> _Task directions_: Reproduce the lines of the records below, replacing "Newsletters" with "Bulletins" and leaving every other character unchanged.

Start of Block

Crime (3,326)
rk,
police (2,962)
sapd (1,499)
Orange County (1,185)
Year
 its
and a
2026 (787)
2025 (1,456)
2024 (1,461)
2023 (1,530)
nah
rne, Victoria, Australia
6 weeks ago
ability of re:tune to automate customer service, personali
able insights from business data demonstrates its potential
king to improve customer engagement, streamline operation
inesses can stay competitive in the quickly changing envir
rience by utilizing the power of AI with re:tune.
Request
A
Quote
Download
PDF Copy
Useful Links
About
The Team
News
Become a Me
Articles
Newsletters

End of Block

> _Answer below_:
Crime (3,326)
rk,
police (2,962)
sapd (1,499)
Orange County (1,185)
Year
 its
and a
2026 (787)
2025 (1,456)
2024 (1,461)
2023 (1,530)
nah
rne, Victoria, Australia
6 weeks ago
ability of re:tune to automate customer service, personali
able insights from business data demonstrates its potential
king to improve customer engagement, streamline operation
inesses can stay competitive in the quickly changing envir
rience by utilizing the power of AI with re:tune.
Request
A
Quote
Download
PDF Copy
Useful Links
About
The Team
News
Become a Me
Articles
Bulletins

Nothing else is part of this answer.